A partir du moment où la gratuité des services d’avocat est acquise à la majeure partie de la classe moyenne, l’Etat a collectivisé le marché de la représentation en justice par avocats via les Bureaux d’Aide Juridique locaux. Et cette collectivisation est régulée sur base d’un tarif de rémunérations forfaitaires à l’acte de procédure : une citation vaut deux points, soit environ 160 €. Des conclusions ? 240 €. Une audience de plaidoiries ? 160 €. Et ainsi de suite.
On peut considérer qu’une procédure judiciaire brûle environ 20 points.
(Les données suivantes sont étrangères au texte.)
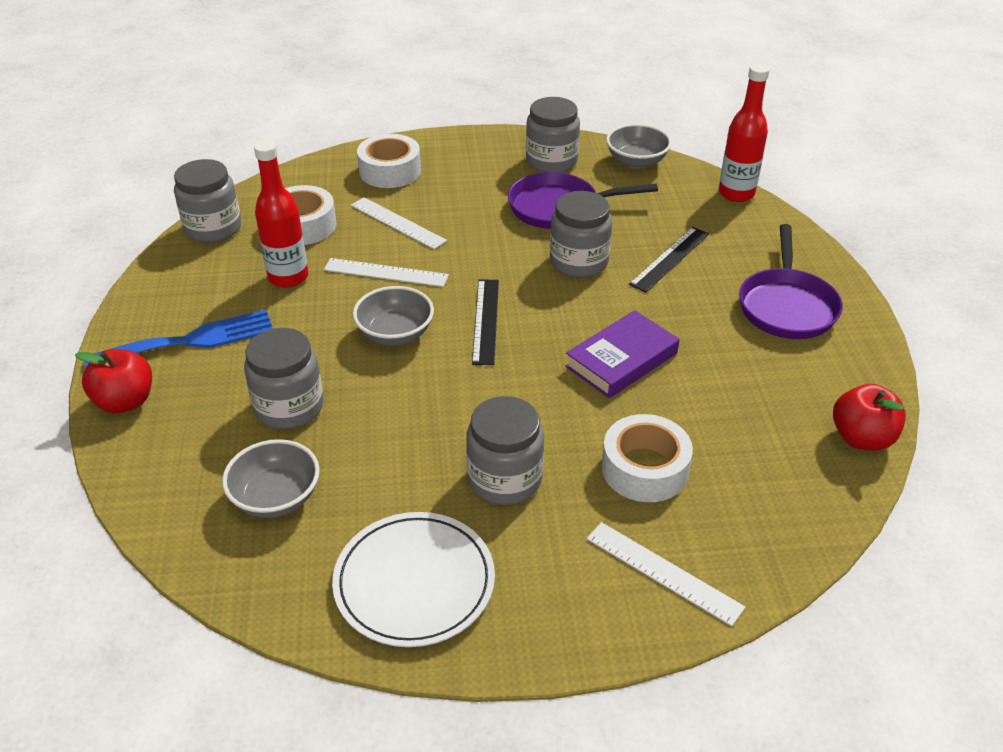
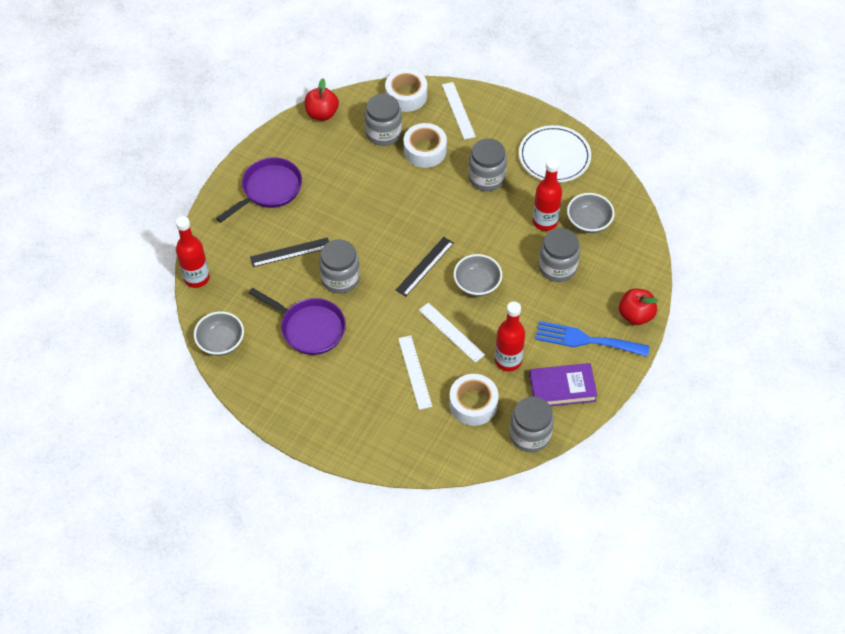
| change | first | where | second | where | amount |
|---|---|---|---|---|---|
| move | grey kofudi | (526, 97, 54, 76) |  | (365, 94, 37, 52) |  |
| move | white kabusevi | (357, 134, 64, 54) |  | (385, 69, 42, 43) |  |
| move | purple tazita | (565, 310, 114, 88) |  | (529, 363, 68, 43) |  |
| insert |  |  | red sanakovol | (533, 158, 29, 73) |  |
Observons aussi que par affaire on peut « vendre » un maximum de trois consultations de cabinet. En gros celle où on reçoit les pièces, celle où on les rend et une au milieu avant les plaidoiries. Chouette tout ça.
Une étude récente à chiffré qu’une maison juridique regroupant 4 avocats salariés ayant chacun un net mensuel de quelques 3 300 € nécessiterait de mobiliser 720 000 € par an. Quatre avocats « B.A.J. » payés aux points devraient produire annuellement 9 000 points pour mobiliser ce budget.
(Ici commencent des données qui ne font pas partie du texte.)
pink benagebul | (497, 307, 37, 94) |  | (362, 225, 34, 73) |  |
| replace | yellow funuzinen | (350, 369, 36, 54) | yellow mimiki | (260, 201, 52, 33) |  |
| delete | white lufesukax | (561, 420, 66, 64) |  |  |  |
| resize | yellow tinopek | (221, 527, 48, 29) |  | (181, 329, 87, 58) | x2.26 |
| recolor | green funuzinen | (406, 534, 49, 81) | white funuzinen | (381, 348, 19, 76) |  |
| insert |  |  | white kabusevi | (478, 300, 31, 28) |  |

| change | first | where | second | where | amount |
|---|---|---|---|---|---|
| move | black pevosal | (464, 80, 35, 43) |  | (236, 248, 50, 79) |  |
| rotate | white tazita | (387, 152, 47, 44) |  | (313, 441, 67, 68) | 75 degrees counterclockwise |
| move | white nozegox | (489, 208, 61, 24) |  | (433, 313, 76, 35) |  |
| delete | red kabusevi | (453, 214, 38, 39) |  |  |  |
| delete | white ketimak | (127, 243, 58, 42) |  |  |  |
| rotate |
9000 points c’est générer et traiter + /- 450 procès par an.
A supposer la demande en amont, y a-t-il des juges en aval ?
D’autant qu’un tarif à l’acte rémunère la forme et pas le fond. Je n’ai pas vu beaucoup d’avocats sérieux établir leurs conclusions en moins de deux jours. Or à 240 € le jeu de conclusions, juste pour survivre, il faudra faire quatre fois plus vite. Qui va devoir travailler sur base de conclusions insuffisantes ? Le juge, pardi ! Et qui ne reconnaîtra pas son histoire quand elle sera plaidée ? Le justiciable, tiens !
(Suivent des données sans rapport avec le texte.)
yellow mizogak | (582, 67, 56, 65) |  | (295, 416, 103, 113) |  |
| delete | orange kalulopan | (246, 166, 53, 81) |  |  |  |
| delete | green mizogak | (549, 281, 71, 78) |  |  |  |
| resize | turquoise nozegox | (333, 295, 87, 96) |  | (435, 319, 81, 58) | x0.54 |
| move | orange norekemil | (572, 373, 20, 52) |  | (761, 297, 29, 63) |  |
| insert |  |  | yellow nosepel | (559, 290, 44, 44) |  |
Et puis un tarif à l’acte invite à démultiplier les actes. C’est une prime aux procéduriers et autres faiseurs d’incidents.
J’espère que l’Etat pense aussi à démultiplier les greffiers et le cadre des magistrats. Sinon le droit à la justice prendra la forme d’une gigantesque queue de justiciables, dont aussi les payants, en attente de jugement. Sauf qu’il n’y a pas d’électeurs pour voter pareille dépense publique.
On vous parlera des success stories des Legal Houses au Canada ou en Ecosse. Il n’y aurait pas du pétrole dans ces coins-là, des fois ? Ouh les tricheurs !
Allons enfants de la patrie, il reste un avenir positif à construire avec Arbitrall ! Ce n’est pas pour rien que nous poussons cette justice civile alternative. Et au bout du compte, nul ne regrettera ni les couloirs décrépis du Palais ni ses toges défraichies.
Car si on pense autrement on avance. On règle les problèmes plutôt que d’en créer de nouveaux.
Bonne année aux enthousiastes d’un monde nouveau.